[QUOTE=PGlaves;815067] I look for a bridge where they didn't mill the surface and the lanes are even briefly - sometimes these even have "bump" signs. If I can cross on the bridge where the lanes are even I will if traffic permits. Plan ahead.[/QUOTE]
+1 Most of the multi-lane roads have overpasses, generally concrete around here, that they do not mill and pave.
Don't know when or where you had that conversation but there is still quite a bit of that going on in NC. Last season I ran into a very long stretch of 40 somewhere out west of Greensboro that had squared off 3" change at the new layer and I've seen a bunch of lesser stuff on 40 between Raleigh and Wilmington.
We even had one of those morons paint full lane width signage with that slippery plastic paint on a curving, sloped bridge here in Wilmington. Its finally worn in a bit but you can imagine how slick it was when newer..
NC DOT is a poorly run and managed organization that for years fed new roads to polticians as political favors rather than plan for the state's real needs and we're still playing catchup for that stupidity. The reorg of a few years ago helped but didn't fix all their problems. They're so far behind around here that it is possible to run into a 2 1/2 hr traffic jam in Wilmington now. Labor Day Fri saw a 5 mile long backup where 17 splits off 421 going over to Leland- made for a long evening for folks heading to Myrtle Beach or Brunswick County beaches...[/QUOTE]
My conversation was with Resident Engineer for Div 5. Perhaps it made him more aware, perhaps not. Contact yours.. you are Div 3, the area west of Greensboro is Div 9.
As for the roads built and infrastructure not refreshed that for sure is an ongoing issue and not one easily fixed. I know that the two leading states with the most roads switch back and forth. It is NC and Texas. So we do have a lot of roads to maintain and some areas truly need more. My folks moved to Wilmington in 79 and it really isn't much different now than then. A little project here and there really doesn't make a big difference. With 40 dumping into town now it is always a mess.
While we perhaps can't predict all the hazards that are created, perhaps by pointing out the ones we do encounter we might make a small difference in how they do it next time.
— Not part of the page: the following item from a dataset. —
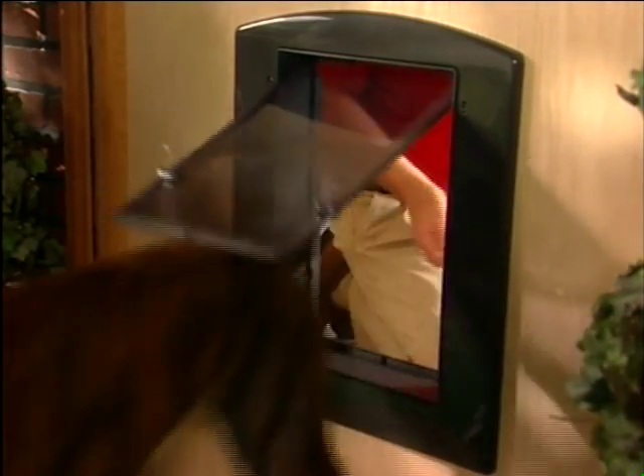You've now fully installed your Staywell pet door and you're ready to begin training your animal to use it.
Hey man, thanks also for all your posts and words of wisdom along with a bit of story telling
Here & there I seem to see a few more motorcycle oriented warning signs. Being warned is a good thing, but the highway authority would do better for us if they would do more to reduce the hazards.
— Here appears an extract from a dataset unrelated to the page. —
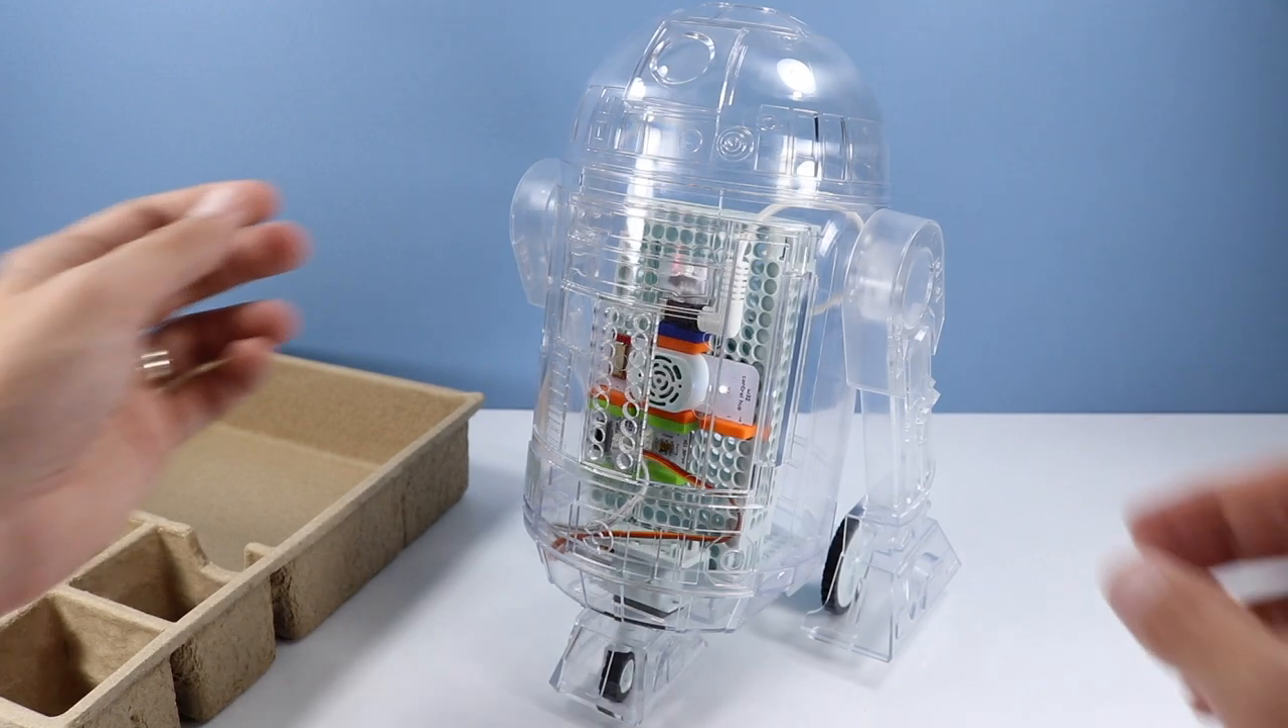And looks like we've constructed the main body of r2d2 here or any droid that you'd like to call it.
I hate to say it but the only way that I see the road construction industry showing any concern for motorcyclist safety is if they get sued every time an accident occurs.
An expensive "crash course" in Civil liability is powerful medicine.
Perhaps Mr Hough will find a new way to enhance motorcycle safety by providing "expert witness" testimony.
As the roads get worst
More the just uneven lanes, roads are getting worst. Oil, gravel, dogs, deer, etc.
I wonder just how I would like to trade my 2 wheel enjoyment for a Spyder. I tried a sidecar, and I really don't like the way that handle. That Can-Am Spyder looks like it might make 'driding' (really not a 2 wheel motorcycle experience), much safer on bad roads.
I live on a gravel road, 1/2 mile to the pavement, so I ride on less the perfect roads even before I really get in any riding. In rural Michigan you get your share of gravel on every corner, poor patch jobs on the pavement.
Some State agencies are using the "Michigan Wedge," which instead of a vertical face, is a sloped face on the edge of a freshly paved asphalt mat. This is quite a bit safer than the vertical edges.
The best thing is for the owner and contractor to both be aware of the dangers to motorcyclists, and to have both minimize those hazards on their road projects, and at a minimum provide adequate warning signs.
This is also another reason to not ride at night: you will not see "edge traps" left by road construction crews while you are riding in the dark.